= Mortgage packager =

Mortgage packagers process mortgage applications, usually on behalf of mortgage brokers, for submission to lenders. Services include checking clients' credit files, instructing property valuations and checking an application fits lending criteria. In exchange for providing these services, the lender will usually pay a commission to the packager, which will usually be shared with the mortgage broker. Packagers are also sometimes able to negotiate exclusive mortgage deals with lenders that are not available directly to individual and smaller brokers, such as reduced interest rates or free property valuations.

Mortgage packagers often work with a limited number of lenders, or specialise in a certain niche market. This expertise allows them to help the mortgage broker ensure an application is made to the right lender and minimise the chance of an application being rejected before it is submitted. The services of a mortgage packager cannot usually be accessed directly by members of the public.

Normally when a buyer applies for a mortgage, the buyer spends time completing mortgage application forms with a mortgage broker. The mortgage application forms are then sent directly to a lender on the buyer's behalf.
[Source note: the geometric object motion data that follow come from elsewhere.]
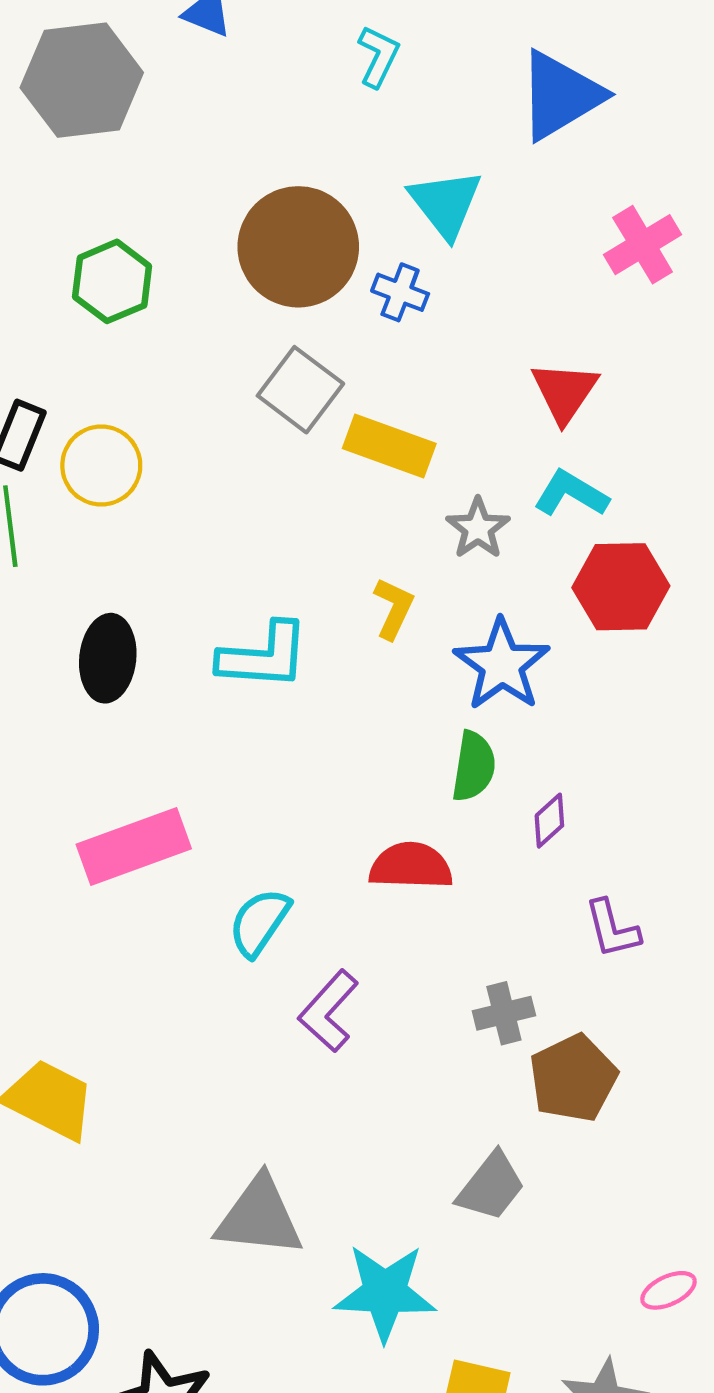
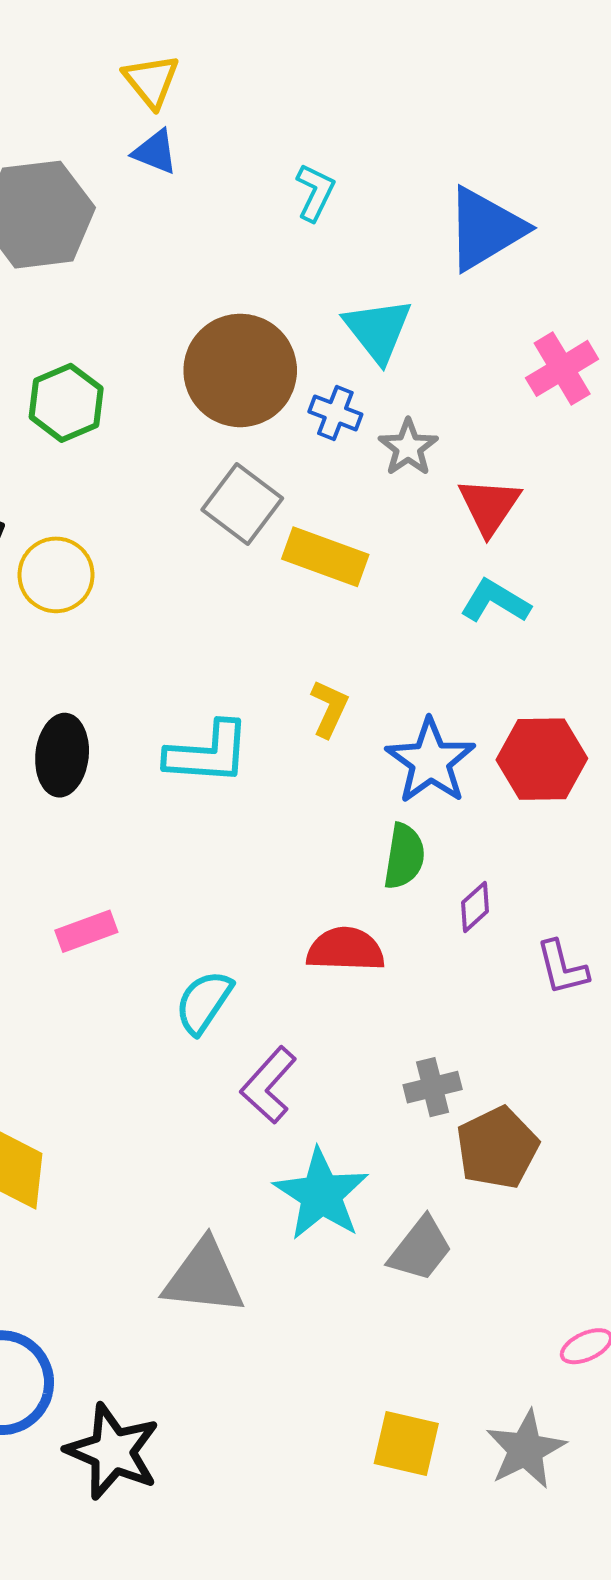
gray star: (478, 528) -> (408, 447), moved
red hexagon: (621, 587) -> (542, 759), moved
pink rectangle: (134, 847) -> (86, 931), size x0.6
purple L-shape: (612, 929) -> (562, 968), moved
cyan star: (385, 1293) -> (321, 1194), moved, turned 30

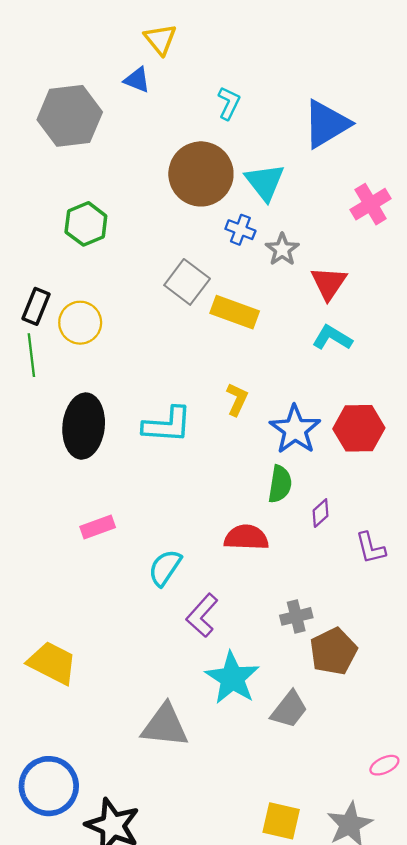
yellow triangle: (151, 81) -> (160, 39), moved
brown circle: (240, 370) -> (201, 174), moved
black ellipse: (62, 755) -> (84, 426), size x1.4

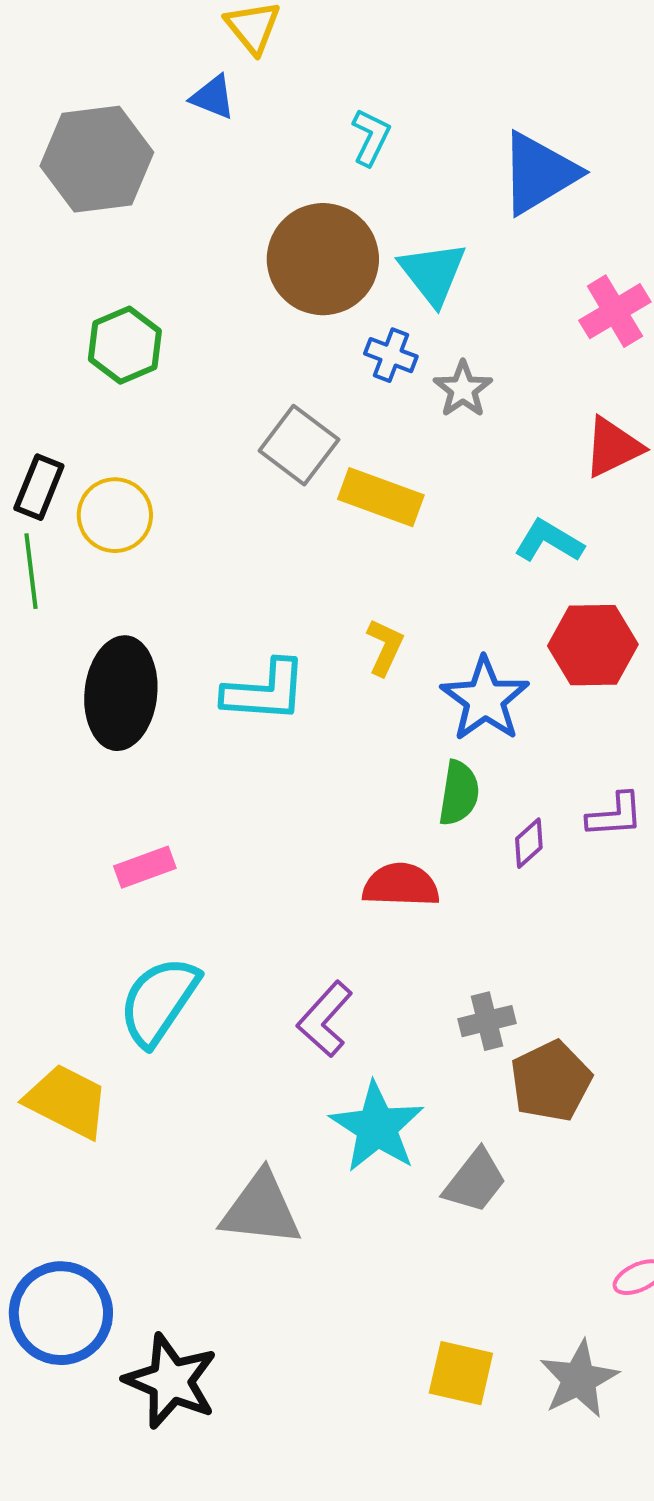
red triangle: (329, 283) -> (613, 447), moved, turned 30
red hexagon: (359, 428) -> (593, 645), moved
purple L-shape: (371, 548) -> (615, 815), moved, turned -80
cyan semicircle: (165, 568) -> (159, 1001), moved, size x1.4

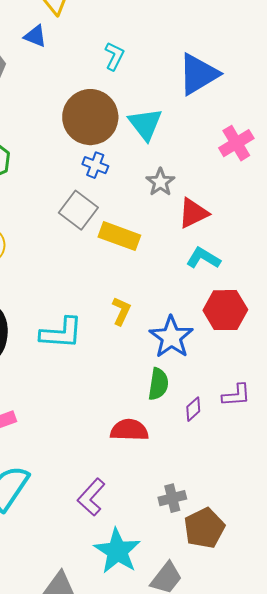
blue cross: (391, 355) -> (95, 165), moved
red triangle: (613, 447) -> (193, 213), moved

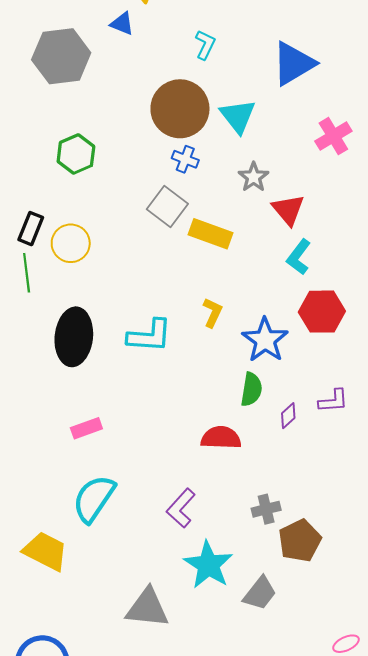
red triangle: (193, 213) -> (288, 210), turned -44
cyan L-shape: (203, 258) -> (299, 257), turned -84

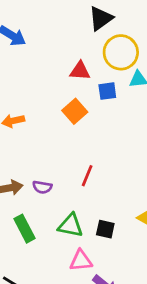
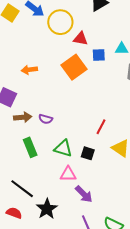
yellow circle: (121, 52) -> (60, 22), moved
orange square: (75, 111) -> (74, 67), size x1.4
red line: (87, 176) -> (101, 127), moved

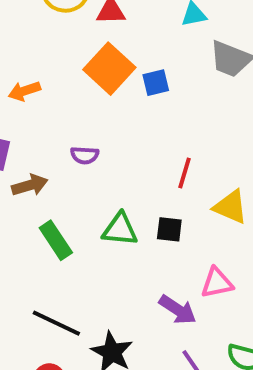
blue square: (99, 55) -> (156, 83), moved
purple semicircle: (46, 119) -> (85, 155), moved
pink triangle: (68, 174) -> (217, 283), moved

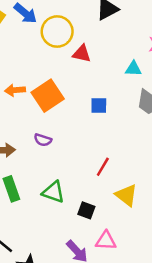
orange square: (109, 69) -> (48, 96), moved
black square: (169, 229) -> (86, 210), moved

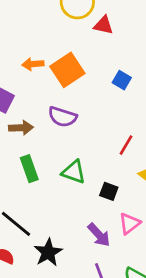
blue square: (99, 106) -> (122, 80), turned 30
purple semicircle: (43, 140) -> (62, 117), size x1.5
pink triangle: (106, 241) -> (129, 224), turned -40

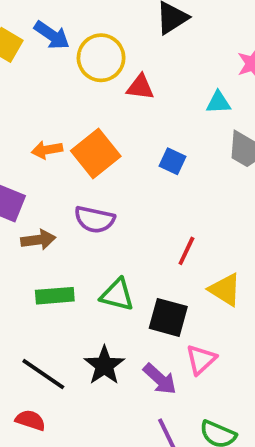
green rectangle: (29, 169) -> (55, 296), turned -70
black square: (109, 191) -> (168, 317), size x1.5
black star: (48, 252) -> (104, 365), moved

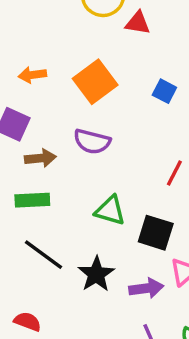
orange arrow: (47, 150) -> (32, 75), moved
green rectangle: (55, 296) -> (32, 200), moved
black line: (43, 374) -> (43, 255), moved
purple arrow: (160, 379) -> (146, 288), turned -52

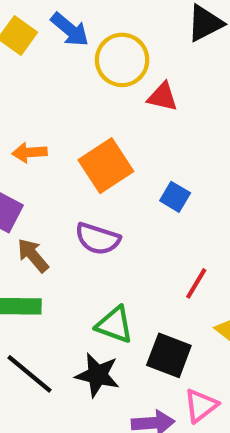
blue square: (164, 91) -> (175, 197), moved
brown arrow: (40, 158) -> (33, 255), turned -128
black star: (96, 274) -> (97, 375), moved, turned -30

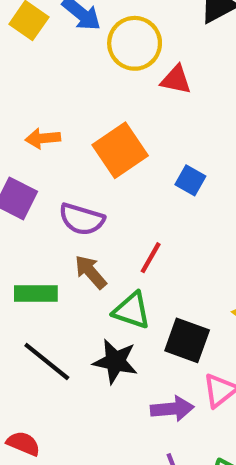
purple semicircle: (98, 239) -> (82, 219), moved
brown arrow: (33, 255) -> (91, 272), moved
red line: (196, 283) -> (151, 258), moved

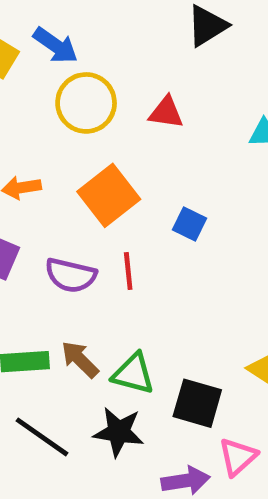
yellow circle: (135, 43) -> (86, 103), moved
red line: (151, 258) -> (128, 271), moved, turned -32
brown arrow: (91, 272) -> (80, 359), moved

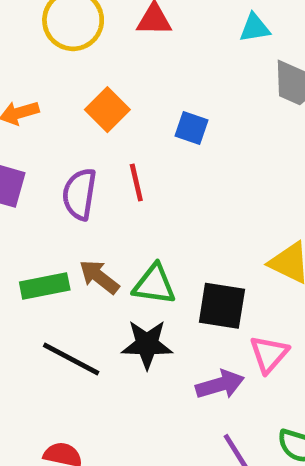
orange square: (109, 195) -> (107, 110), size x0.7
purple semicircle: (71, 275) -> (79, 194), turned 93

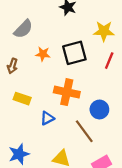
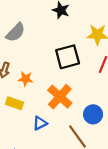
orange star: (43, 54) -> (26, 79), moved
orange cross: (67, 92) -> (60, 97), turned 30

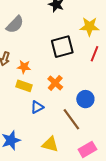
orange cross: (60, 97) -> (55, 83), size x0.7
yellow rectangle: (14, 103) -> (24, 86), moved

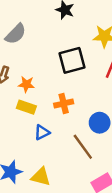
orange cross: (55, 83) -> (64, 104), turned 35
yellow triangle: (50, 144) -> (41, 177), moved

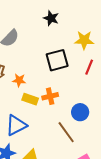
yellow rectangle: (26, 107) -> (30, 99), moved
blue triangle: (42, 132) -> (16, 125), moved, size x1.6

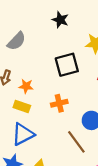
yellow rectangle: (30, 99) -> (22, 106), moved

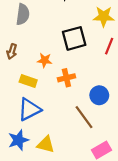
gray semicircle: (16, 41) -> (23, 14), turned -36
orange star: (26, 86) -> (45, 60), moved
Once the lender is in receipt of the application and supporting paperwork they start to process the application they have received, this includes applying for the buyers employer reference, accountant references and a mortgage valuation.

With this process, clients run the risk of the lender rejecting the case if the lender is not happy with everything that has been presented to them, leaving the client having to start the whole process again.

However, with a mortgage packager, the case is assessed and underwritten before it gets to the lender, reducing the risk of rejection. Should the application no longer be suitable for the lender in question, there is also the facility to switch the application to a different lender without the need of completing a new application form.